Meluruskan Makna Jihad (18)
Kehidupan Berbangsa dan Kehidupan Beragama
Oleh: Nasaruddin Umar
Menengok kembali Gallup's World Poll, sebuah lembaga survei
internasional yang sangat terkenal di AS, yang pada 2007 membuat laporan yang
kemudian dibukukan oleh John L. Esposito dan Dalia Mogahed berjudul Who Speaks for Islam? Yang
artinya kira-kira ialah siapa yang berhak berbicara atas nama Islam? Buku ini
menampilkan sejumlah data yang menarik untuk diperhatikan. Di antara isi buku
ini ialah bagaimana membaca Islam's
silenced majority, siapa yang sesungguhnya yang disebut umat Islam,
mengapa di antara mereka radikal, apakah mereka memperjuangkan demokrasi atau
teokrasi, dan apakah yang terjadi benturan atau keberadaan ganda?

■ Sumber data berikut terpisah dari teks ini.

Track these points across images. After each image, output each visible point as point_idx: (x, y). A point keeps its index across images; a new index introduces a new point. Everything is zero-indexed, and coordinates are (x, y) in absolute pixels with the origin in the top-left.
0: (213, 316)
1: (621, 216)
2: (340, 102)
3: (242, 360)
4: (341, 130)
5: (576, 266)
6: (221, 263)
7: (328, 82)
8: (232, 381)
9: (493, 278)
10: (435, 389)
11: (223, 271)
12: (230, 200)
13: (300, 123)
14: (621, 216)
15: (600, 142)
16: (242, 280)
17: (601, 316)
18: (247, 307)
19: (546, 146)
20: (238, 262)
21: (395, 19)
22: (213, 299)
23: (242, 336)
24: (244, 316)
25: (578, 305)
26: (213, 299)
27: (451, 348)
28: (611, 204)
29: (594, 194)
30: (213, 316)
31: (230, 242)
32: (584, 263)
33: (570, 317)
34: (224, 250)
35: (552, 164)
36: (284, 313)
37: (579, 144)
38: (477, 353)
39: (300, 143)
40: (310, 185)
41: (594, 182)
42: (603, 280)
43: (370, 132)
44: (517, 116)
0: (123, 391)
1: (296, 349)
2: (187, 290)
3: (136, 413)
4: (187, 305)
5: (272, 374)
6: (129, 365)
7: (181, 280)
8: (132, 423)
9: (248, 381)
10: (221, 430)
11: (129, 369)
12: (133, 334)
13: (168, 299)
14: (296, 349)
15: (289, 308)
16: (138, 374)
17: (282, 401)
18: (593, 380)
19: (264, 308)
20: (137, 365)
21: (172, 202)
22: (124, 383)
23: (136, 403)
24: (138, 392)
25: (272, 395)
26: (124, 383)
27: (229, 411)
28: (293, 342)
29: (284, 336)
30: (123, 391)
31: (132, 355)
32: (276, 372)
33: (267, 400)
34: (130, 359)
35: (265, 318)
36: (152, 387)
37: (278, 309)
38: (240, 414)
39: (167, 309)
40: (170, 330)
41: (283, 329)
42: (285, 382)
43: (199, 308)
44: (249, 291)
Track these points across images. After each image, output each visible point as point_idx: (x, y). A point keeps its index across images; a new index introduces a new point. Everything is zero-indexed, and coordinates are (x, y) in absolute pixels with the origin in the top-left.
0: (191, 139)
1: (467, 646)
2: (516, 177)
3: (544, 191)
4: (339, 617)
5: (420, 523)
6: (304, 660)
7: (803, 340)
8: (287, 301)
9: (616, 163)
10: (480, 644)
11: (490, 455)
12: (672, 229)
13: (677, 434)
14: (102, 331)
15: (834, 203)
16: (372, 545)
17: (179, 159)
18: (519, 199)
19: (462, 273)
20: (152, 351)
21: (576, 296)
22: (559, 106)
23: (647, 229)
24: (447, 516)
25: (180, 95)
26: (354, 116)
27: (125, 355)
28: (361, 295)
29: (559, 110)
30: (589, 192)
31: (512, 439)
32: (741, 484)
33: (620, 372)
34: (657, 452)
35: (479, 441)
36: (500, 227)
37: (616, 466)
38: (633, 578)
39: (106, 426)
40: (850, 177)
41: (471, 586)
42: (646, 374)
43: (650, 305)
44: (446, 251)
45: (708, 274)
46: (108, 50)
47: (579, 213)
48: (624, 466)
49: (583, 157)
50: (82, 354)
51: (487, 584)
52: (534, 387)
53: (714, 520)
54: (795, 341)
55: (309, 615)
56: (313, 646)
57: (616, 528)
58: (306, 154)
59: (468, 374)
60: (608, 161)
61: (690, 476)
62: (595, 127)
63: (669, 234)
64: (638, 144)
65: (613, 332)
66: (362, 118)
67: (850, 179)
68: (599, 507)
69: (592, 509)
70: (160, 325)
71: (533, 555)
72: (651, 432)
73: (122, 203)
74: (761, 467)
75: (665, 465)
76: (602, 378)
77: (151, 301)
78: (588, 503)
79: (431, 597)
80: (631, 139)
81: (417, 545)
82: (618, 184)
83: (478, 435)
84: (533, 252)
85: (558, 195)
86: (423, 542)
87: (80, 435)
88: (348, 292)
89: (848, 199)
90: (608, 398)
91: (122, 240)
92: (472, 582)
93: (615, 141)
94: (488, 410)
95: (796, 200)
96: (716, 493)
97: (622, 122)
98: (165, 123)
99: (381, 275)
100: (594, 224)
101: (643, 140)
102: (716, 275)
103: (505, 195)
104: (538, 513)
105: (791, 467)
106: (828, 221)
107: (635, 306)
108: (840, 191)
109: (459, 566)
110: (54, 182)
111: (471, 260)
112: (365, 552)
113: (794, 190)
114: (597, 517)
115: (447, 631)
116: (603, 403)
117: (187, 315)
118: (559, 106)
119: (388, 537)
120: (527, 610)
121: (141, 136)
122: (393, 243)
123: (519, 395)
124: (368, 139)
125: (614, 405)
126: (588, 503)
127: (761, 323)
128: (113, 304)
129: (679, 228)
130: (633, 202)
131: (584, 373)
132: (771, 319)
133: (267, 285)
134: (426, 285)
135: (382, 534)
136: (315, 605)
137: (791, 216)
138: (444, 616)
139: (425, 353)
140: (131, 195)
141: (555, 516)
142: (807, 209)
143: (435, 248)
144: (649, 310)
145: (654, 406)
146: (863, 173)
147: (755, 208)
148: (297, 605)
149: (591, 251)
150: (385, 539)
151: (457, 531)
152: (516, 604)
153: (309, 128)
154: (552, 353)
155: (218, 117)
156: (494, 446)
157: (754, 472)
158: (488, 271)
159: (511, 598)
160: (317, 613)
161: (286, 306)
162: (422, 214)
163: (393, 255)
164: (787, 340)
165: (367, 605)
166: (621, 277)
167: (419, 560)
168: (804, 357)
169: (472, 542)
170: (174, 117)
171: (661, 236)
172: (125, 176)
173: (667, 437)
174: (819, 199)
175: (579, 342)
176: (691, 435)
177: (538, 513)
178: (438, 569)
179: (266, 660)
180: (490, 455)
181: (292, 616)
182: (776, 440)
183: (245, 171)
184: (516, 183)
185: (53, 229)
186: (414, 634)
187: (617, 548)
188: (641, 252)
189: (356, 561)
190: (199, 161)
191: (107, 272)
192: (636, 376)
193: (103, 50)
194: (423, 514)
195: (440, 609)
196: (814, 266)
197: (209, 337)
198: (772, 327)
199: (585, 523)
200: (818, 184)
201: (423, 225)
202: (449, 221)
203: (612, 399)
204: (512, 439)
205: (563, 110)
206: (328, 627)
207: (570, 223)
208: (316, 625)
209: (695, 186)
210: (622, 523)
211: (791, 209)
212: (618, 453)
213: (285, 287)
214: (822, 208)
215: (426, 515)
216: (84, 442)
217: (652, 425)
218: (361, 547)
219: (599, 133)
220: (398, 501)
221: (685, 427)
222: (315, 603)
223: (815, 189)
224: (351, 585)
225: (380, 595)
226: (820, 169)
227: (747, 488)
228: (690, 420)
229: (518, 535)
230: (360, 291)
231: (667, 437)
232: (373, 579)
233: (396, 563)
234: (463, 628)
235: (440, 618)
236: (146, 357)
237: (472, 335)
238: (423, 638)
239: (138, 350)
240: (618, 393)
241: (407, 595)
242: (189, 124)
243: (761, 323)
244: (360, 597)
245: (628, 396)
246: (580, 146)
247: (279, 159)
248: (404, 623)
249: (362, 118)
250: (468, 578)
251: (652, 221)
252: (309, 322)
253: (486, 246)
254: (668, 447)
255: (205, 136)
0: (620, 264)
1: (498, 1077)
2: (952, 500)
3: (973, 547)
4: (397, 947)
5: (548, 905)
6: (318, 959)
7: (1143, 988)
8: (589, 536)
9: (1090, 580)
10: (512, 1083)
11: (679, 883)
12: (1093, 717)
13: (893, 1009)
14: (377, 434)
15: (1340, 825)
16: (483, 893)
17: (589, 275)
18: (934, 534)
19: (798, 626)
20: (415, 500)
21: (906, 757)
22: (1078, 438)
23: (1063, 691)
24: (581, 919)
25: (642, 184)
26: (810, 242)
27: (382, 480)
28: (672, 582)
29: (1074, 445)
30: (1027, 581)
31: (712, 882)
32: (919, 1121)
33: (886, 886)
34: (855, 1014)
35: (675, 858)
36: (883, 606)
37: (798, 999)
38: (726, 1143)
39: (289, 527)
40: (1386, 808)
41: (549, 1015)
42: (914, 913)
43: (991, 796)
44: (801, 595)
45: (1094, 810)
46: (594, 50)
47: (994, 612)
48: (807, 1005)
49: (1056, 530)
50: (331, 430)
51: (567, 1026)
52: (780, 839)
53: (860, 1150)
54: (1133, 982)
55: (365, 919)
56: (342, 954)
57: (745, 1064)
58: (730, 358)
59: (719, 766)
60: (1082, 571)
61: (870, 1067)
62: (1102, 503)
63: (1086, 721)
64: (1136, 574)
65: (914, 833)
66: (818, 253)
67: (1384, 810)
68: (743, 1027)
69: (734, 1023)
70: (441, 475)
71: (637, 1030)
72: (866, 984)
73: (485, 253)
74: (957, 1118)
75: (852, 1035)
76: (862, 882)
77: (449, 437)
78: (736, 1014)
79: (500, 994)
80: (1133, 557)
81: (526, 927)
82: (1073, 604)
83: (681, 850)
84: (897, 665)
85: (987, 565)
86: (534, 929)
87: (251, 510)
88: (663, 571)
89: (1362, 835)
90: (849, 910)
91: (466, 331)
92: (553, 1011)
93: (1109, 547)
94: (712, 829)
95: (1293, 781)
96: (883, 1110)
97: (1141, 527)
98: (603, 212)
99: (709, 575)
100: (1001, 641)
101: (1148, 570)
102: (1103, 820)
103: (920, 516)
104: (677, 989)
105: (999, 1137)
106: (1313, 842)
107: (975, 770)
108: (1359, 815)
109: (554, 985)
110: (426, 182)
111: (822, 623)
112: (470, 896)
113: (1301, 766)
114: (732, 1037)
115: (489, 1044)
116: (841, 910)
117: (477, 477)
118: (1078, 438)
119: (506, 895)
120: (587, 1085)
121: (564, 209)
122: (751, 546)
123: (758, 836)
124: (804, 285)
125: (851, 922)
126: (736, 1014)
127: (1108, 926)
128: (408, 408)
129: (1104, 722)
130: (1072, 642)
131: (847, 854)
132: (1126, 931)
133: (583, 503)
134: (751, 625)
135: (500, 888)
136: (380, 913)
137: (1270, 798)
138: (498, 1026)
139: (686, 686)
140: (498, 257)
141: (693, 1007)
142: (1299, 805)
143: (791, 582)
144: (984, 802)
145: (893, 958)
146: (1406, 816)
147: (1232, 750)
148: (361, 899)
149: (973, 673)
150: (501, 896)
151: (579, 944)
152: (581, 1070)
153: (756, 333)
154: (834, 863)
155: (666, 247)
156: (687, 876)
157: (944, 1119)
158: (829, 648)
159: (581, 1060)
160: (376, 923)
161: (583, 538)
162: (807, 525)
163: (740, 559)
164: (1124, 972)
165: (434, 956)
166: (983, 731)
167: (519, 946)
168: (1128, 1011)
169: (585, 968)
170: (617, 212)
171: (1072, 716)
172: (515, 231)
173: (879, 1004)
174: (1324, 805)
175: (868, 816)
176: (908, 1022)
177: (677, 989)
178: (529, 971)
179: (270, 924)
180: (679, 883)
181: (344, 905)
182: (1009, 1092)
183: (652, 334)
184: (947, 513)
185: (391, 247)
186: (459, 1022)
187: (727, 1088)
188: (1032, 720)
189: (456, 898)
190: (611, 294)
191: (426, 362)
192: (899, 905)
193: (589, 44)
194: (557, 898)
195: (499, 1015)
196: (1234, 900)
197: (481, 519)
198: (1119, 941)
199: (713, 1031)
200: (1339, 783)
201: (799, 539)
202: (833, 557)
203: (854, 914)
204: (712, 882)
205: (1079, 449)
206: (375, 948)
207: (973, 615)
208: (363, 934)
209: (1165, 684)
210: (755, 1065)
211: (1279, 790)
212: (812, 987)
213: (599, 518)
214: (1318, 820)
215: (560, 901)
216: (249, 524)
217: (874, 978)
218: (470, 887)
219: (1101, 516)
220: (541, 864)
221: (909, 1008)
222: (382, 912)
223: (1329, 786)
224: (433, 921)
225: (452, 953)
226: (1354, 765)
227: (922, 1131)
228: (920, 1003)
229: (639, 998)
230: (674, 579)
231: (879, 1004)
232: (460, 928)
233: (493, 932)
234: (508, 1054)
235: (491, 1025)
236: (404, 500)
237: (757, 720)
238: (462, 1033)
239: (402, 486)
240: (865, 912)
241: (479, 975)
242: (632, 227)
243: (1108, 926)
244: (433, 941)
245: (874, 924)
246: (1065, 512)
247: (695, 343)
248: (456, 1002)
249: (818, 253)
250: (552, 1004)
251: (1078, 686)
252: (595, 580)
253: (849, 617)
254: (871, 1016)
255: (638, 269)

Dengan mengambil sampel 35 negara mayoritas muslim dengan puluhan
ribu responden secara acak dan dengan metodologi khusus, survei ini
mengumpulkan suara mainstream
muslim dalam menanggapi persoalan aktual, khususnya dilema
eksternal dunia Islam. Hasilnya menunjukkan bahwa kelompok silent majority, yakni
kelompok mainsream,
lebih mengharapkan kehidupan masa depan yang lebih tenang, terutama untuk
mendapatkan job/pekerjaan
yang layak. Disusul kemudian dengan suasana demokratis dan dengan tetap
mengharapkan agama menjadi nilai-nilai sosial yang hidup.
Yang menarik dari poll
ini, kelompok mainstream
mengharapkan ulama lebih fokus membimbing umat, tidak perlu terlibat langsung dalam
dunia politik, meskipun pada satu sisi pemimpin pemerintahan diharapkan
mengedepankan moral dan etika agama. Jihad dalam Islam agar diarahkan kepada
hal-hal yang konstruktif, tidak setuju dengan cara-cara kekerasan apalagi
teroris. Jika harus terjadi perang jangan sampai penduduk sipil jadi korban.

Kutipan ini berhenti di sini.